17. Intelligence Memorandum1

[document number not declassified]


Introduction and Conclusions

Neither the nature of the Soviet system nor the record of Soviet history suggests that the USSR can undergo orderly dynastic change. There is no statute, no article in the Constitution, which provides for the selection of a single leader of the Soviet party and state. More important, there is no tradition in Soviet politics of a systematic and harmonious succession; there is, rather, a record on conflict over power and—as Stalin and Khrushchev would testify—a pattern of the survival of the fittest. Thus, when the supreme ruler dies, his heirs are likely to fall out, and the USSR may then enter upon an extended period of policy debate and political contention.

It is not possible, of course, to predict with precision or certainty the outcome of the next succession crisis in the USSR. But, while neither we nor the Soviets themselves can name the man who will someday succeed Khrushchev, that man is probably at this moment sitting on the Presidium of the CPSU. And, while we cannot identify the policies that this successor will follow after his advent to power, the outline of these policies may already be at least faintly visible in the murk of current Soviet political controversy and in the changing form of Soviet society as a whole. Thus it is possible to speculate about the political climate at the time of Khrushchev’s departure and to consider the nature of those who will seek to succeed him.

We have surmised in the essay which follows that, while there are pronounced individual differences between the men now at the top of the Soviet hierarchy, most of them tend to look at the world through the eyes of the party apparatchiki and represent collectively a fairly conservative body of opinion. Some, although loyal followers of Khrushchev, seem to have a hard time keeping up with him, and others, less devoted to Khrushchev, seem at times to resist both his specific reforms and the general direction of his policies. In the aftermath of Khrushchev’s death, there may be a tendency for the various contenders to divide into two groups, those who would to one degree or another advocate a continuation of the Khrushchevian status quo, and [Page 44]those who would perhaps disavow Khrushchev’s reformism and propose a return to more traditional ways of doing things, both at home and abroad. Such a cleavage is already apparent in Soviet politics and could become of much greater significance during the policy debates likely to occur during a succession crisis.

As was the case after the death of Stalin, the battle for the top probably will be centered on and conducted within the top echelons of the party during its initial stages. The various contenders, however, will have to take account of the interests of other groups in Soviet society (the government apparatus, the military establishment, etc.) and, in time and under certain circumstances, the role of these groups could come to have an important, if indirect, bearing on the outcome of the struggle. Should, for example, the voice of protest of the liberal intellectuals continue to mount in intensity, and should the temper of the people become increasingly receptive to such protest, one or another leader might deem it profitable to champion the popular cause. Other “outside” pressures on the contenders will almost certainly include the policies of the US and Communist China. Although there is probably little that either country can do to determine the course of the succession struggle, the attitudes and intentions of both countries will be a major ingredient of debate, and the political fortunes of the individual leaders and their factions will in part rise and fall on the basis of the successes and failures of their policies, including their foreign policies.

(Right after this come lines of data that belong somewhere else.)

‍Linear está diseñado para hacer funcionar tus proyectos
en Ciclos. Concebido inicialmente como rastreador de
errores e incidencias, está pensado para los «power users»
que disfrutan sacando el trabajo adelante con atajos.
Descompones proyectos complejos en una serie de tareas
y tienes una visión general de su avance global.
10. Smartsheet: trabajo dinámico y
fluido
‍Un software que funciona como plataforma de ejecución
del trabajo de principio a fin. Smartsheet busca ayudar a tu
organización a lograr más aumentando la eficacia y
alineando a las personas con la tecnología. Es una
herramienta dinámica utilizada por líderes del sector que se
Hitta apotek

The struggle for succession is discussed in some detail in the paper which follows and is considered under the following headings:

  • The “Primacy” of Politics over Economics
  • The Next Succession Crisis—The Men
  • Party Politics
  • Non-Party Elements
  • Policy Issues2

At Tab are biographic data on some of the outstanding figures who may be involved in the struggle for power.

  1. Source: Johnson Library, National Security File, Country File, USSR, Vol. II. Secret; No Foreign Dissem. Prepared by the Directorate of Intelligence of the Central Intelligence Agency.
  2. None of these sections, comprising 14 pages, nor the 23 pages of biographic data, is printed.